Canada’s feed restrictions are important for safety, of course, but there are likely more fundamental changes needed to reduce the risk not only of animal disease outbreaks such as African swine fever, but also diseases that could jump from farm animals to humans, sparking a pandemic. One need look no further than the avian influenza virus that caused the 1918 Spanish flu outbreak, taking 50 million human lives, to know that the threat posed by a pandemic is all too real.

Yet few people seem to be talking about ways to reduce our reliance on farm animals, given the threat posed to society by the meat industry’s confinement of billions of these animals. Few people, that is, outside of the public-health community; in fact, the editorial board of the American Journal of Public Health wrote on the topic more than a decade ago. These health experts openly worried about a factory-farm induced pandemic, observing that, “it is curious, therefore, that changing the way humans treat animals – most basically, ceasing to eat them or, at the very least, radically limiting the quantity of them that are eaten – is largely off the radar as a significant preventive measure.”

Taking their advice of raising fewer animals could reduce pandemic risk, but that’d hardly be the only benefit. Enjoying a more plant-based diet also happens to be the advice of Canada’s new dietary guidelines, primarily to improve public health.

The good news is that more and more Canadians are enjoying meat-free meals, and restaurants are scrambling to keep up with demand, with fast-food restaurants such as A&W often running out of the plant-based Beyond Meat Burger, as one example. And interestingly enough, the survey results show that people from Ontario, the country’s most populous province, are the most likely to be cutting back on their meat habit.
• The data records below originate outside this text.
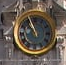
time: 10:56
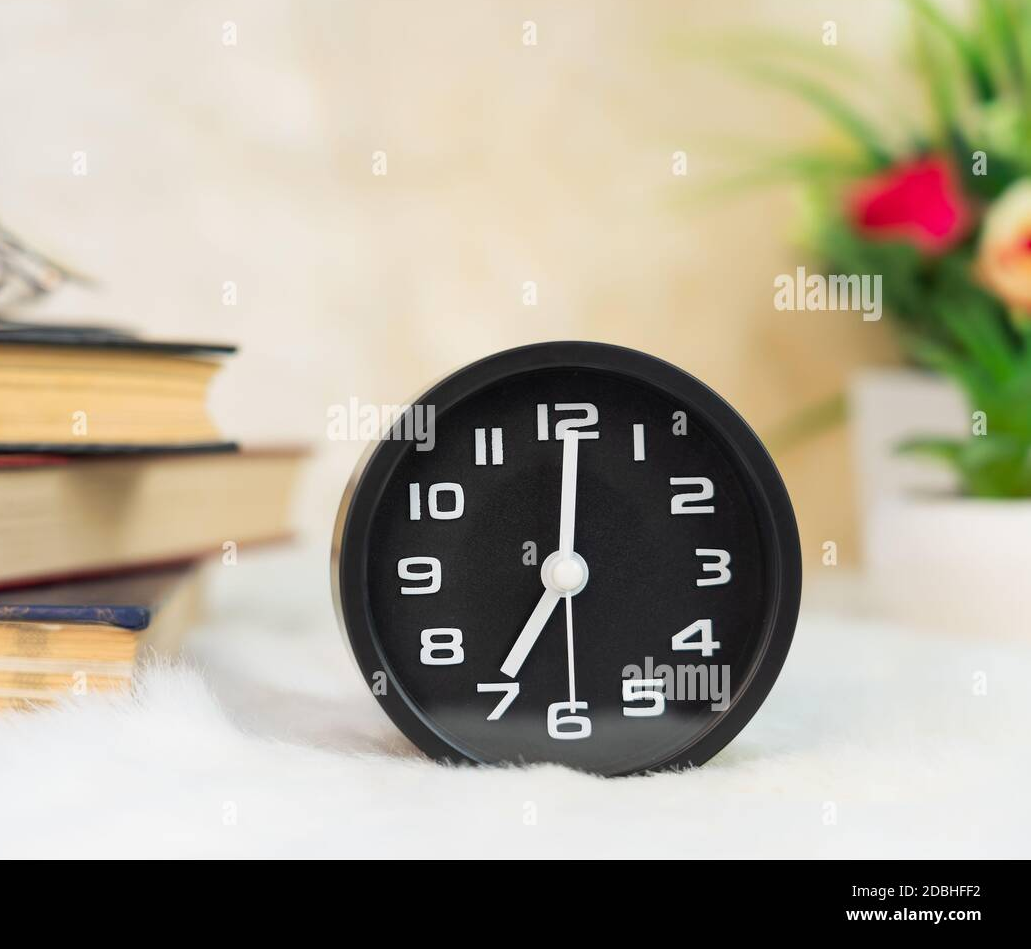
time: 7:00
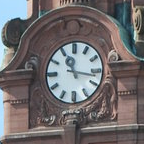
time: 11:16
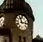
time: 11:13
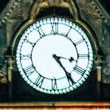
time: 3:24
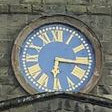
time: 6:15
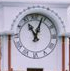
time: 11:03
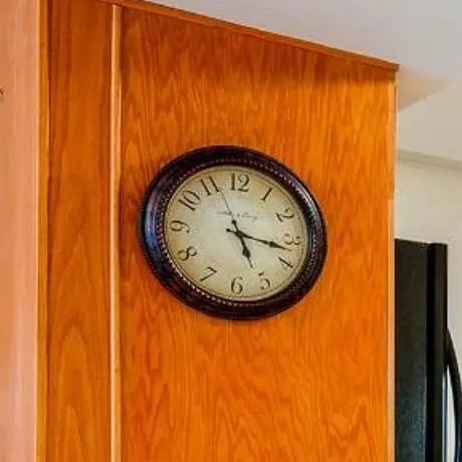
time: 5:16
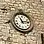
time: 11:13
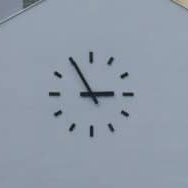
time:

In addition to the public-health benefits of eating more plants and fewer animals, people are increasingly concerned about the effects of climate change, which the United Nations recently warned may wreak even more havoc in the near future. In Canada, that likely means more drought in the Prairies and more damaging storms in the Maritimes. As noted by the UN, however, animal agriculture is a leading cause of greenhouse gas emissions, contributing about 15 per cent of them – more than all forms of transportation combined. In other words, if we’re serious about cooling the climate, what’s better for us is also better for the planet.
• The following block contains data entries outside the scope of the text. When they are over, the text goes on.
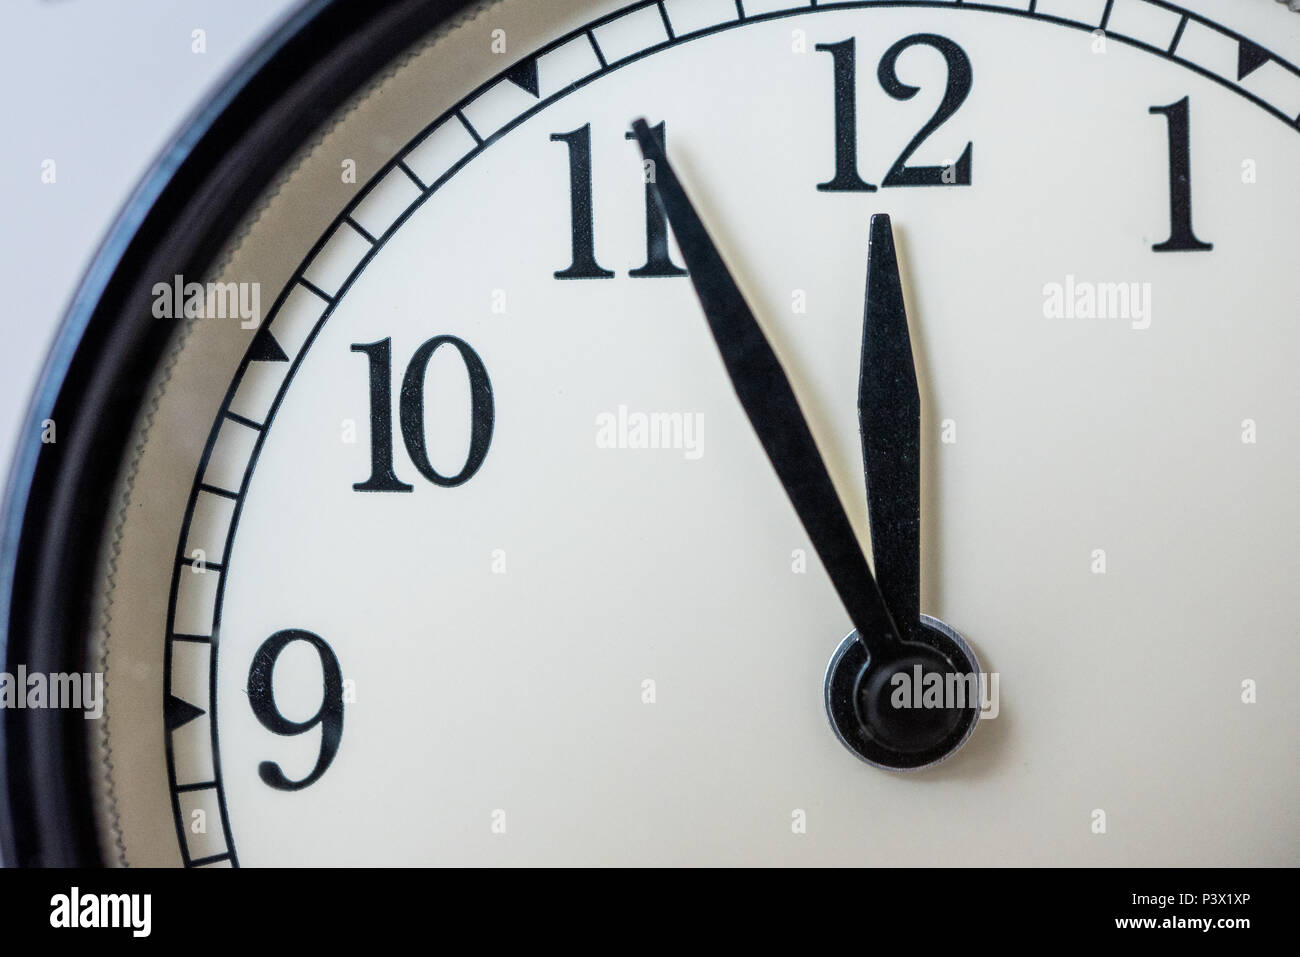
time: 11:55
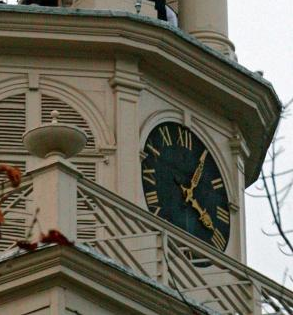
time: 4:04
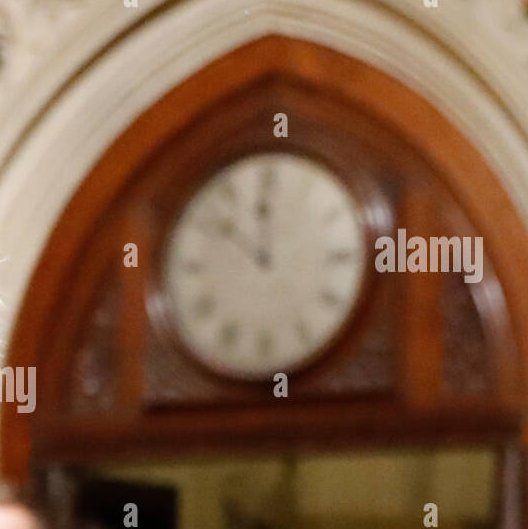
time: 11:51
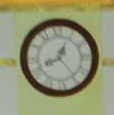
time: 12:41
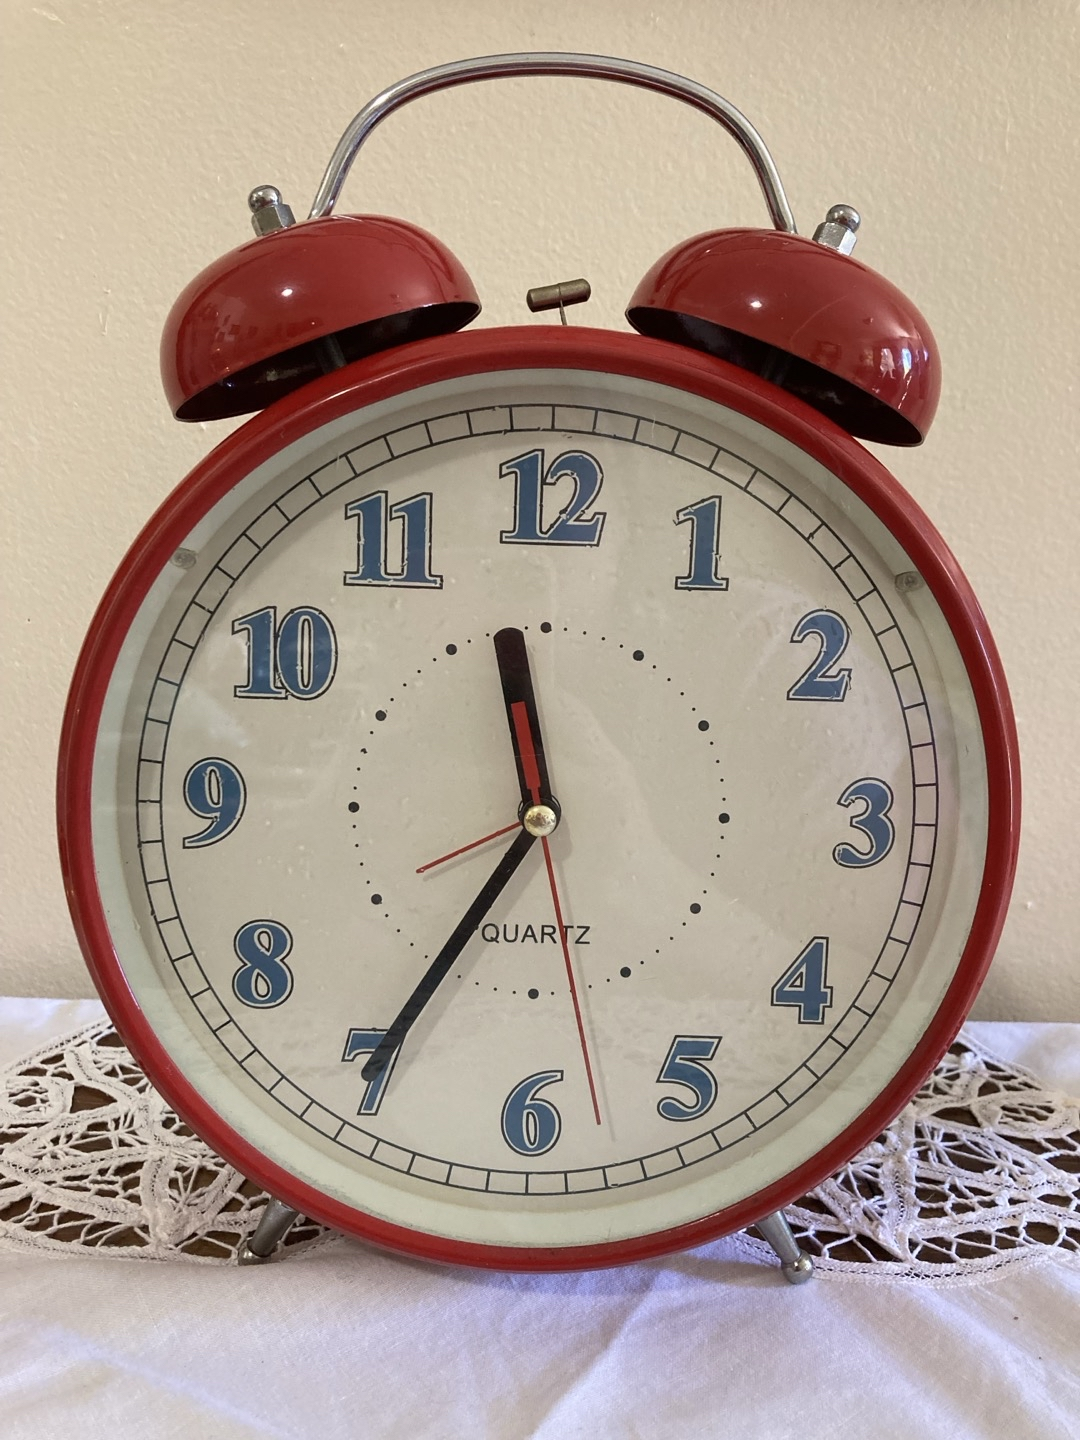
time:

And then, of course, there’s the simple fact that plant-based meals just taste really good. Gone are the days when not eating meat meant subsisting on tofu, though tofu’s actually come a long way, too. Now those of us who want to have our meat and eat it, too, can feast on Gardein chicken-free fingers and Impossible Burgers, enjoying the taste of meat without so many of its downsides. Even Maple Leaf Foods, Canada’s largest meat producer, has diversified, recently acquiring the plant-based meat brands Field Roast and Lightlife.

This trend toward plants simply can’t happen fast enough. After all, the planet isn’t getting any bigger, but humanity’s footprint on it is, heightening the risk of mass pandemics.

There’s still a long way to go before we embrace a diet that better protects both planetary and public health. But there are some signs in Canada that things may be moving in the right direction. After all, a win-win solution is all too rare, and the shift toward eating more plants and less meat fits that bill: tackling major problems that loom for our species – and in a tasty way, to boot.